*** Opening of PAGE EXCERPT ***

I have come up with a design using a fully differential amplifier (FDA) and a MOSFET ring mixer. I have simulated it in spice and have been getting pretty good results. I also did a design in kicad and did a basic layout; I believe a full transceiver could be done in less than 1 square inch of board space. I did a 6th order Chebychev filter with LC components which takes up most of the space (you need 5 or 6 filters for a full transceiver), but a 4th order is probably good enough for transmit, certainly better than the switched capacitor filters that most on-chip solutions probably use. And I started with 150 ohm impedance; decreasing that using better MOSFETs is possible and will reduce the inductor sizes.
I like this better because the individual chips are more available and easier to find in the temperature ranges we need. FDAs are plentiful at high speeds; they are commonly used to drive high-speed ADCs. Enough are available at extended temperatures to make me comfortable. MOSFETs are fairly plentiful, and of course the passive components are easy to get. It looks to use less power, too, but that's hard to tell. I would guess this is what most single-chip solutions do, but they don't tell.
I still have questions. I have read in a couple of places that ring mixers perform better with transformer interfaces. We can't do that at baseband, of course. But I can't find anywhere that says how it performs better, or why. Just a few vague statements.
On board layout, I've never done that. Others have done it for me. It brings up its own set of questions. Can you put vias on pads? How wide should the traces be? Lots of little details.
Anyway, that's what I've been playing with.

*** Close of PAGE EXCERPT ***

• _JOB 1_
Extract every row that contains the string "avec", treating uppercase and lowercase as distinct.
The mixer design post and the rows that follow come from unrelated sources.

*** Opening of INPUT ***

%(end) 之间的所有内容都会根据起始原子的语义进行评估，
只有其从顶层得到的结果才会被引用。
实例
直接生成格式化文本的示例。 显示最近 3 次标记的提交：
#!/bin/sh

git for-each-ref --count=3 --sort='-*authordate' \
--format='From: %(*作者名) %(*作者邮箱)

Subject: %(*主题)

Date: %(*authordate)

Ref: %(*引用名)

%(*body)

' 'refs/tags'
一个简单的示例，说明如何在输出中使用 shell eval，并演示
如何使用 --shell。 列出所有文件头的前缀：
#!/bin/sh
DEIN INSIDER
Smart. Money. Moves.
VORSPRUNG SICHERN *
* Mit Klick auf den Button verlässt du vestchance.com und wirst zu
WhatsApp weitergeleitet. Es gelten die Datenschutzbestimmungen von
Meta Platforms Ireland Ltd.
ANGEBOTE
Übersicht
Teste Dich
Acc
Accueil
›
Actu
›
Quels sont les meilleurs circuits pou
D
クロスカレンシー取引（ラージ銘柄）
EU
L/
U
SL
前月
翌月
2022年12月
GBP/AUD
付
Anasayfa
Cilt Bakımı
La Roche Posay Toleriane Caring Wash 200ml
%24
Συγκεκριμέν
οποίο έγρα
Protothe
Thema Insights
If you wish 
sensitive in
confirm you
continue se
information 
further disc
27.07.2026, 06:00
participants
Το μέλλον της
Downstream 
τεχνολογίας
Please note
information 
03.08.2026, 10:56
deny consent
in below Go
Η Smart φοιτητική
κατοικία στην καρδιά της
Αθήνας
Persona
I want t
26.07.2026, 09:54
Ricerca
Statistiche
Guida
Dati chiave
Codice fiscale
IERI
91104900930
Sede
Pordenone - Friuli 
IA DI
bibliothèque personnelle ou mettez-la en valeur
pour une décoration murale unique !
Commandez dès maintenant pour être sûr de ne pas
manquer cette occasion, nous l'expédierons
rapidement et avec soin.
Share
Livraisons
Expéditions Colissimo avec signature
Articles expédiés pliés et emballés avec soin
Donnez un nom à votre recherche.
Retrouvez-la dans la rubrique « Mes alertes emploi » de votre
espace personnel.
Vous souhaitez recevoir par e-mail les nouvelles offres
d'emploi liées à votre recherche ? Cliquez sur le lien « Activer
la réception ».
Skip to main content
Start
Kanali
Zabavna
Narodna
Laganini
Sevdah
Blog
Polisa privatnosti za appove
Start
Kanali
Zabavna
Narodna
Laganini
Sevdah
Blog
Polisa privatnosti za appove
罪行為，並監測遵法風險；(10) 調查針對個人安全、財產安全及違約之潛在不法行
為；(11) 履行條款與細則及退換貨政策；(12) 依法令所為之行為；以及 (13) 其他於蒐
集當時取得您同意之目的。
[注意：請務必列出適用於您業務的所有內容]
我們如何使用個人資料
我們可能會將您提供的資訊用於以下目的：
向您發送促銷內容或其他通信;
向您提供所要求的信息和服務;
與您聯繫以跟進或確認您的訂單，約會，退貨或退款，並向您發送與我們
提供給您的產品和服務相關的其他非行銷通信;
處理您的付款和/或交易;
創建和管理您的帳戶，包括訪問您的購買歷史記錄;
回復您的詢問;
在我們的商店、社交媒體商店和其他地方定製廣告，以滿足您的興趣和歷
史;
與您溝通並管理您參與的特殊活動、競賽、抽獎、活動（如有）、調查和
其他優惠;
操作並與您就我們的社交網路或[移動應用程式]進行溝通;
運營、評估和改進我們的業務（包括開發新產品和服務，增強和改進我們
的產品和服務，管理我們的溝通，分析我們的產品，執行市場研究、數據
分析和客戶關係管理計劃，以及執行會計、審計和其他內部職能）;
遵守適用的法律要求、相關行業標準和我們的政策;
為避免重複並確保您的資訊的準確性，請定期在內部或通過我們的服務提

*** Close of INPUT ***

• _JOB 2_
Transcribe the portion of the mixer design post starting at "On board layout, I've" and ending at "of little details.".

• _EXPECTED OUTPUT 1_
rapidement et avec soin.
Expéditions Colissimo avec signature
Articles expédiés pliés et emballés avec soin

• _EXPECTED OUTPUT 2_
On board layout, I've never done that. Others have done it for me. It brings up its own set of questions. Can you put vias on pads? How wide should the traces be? Lots of little details.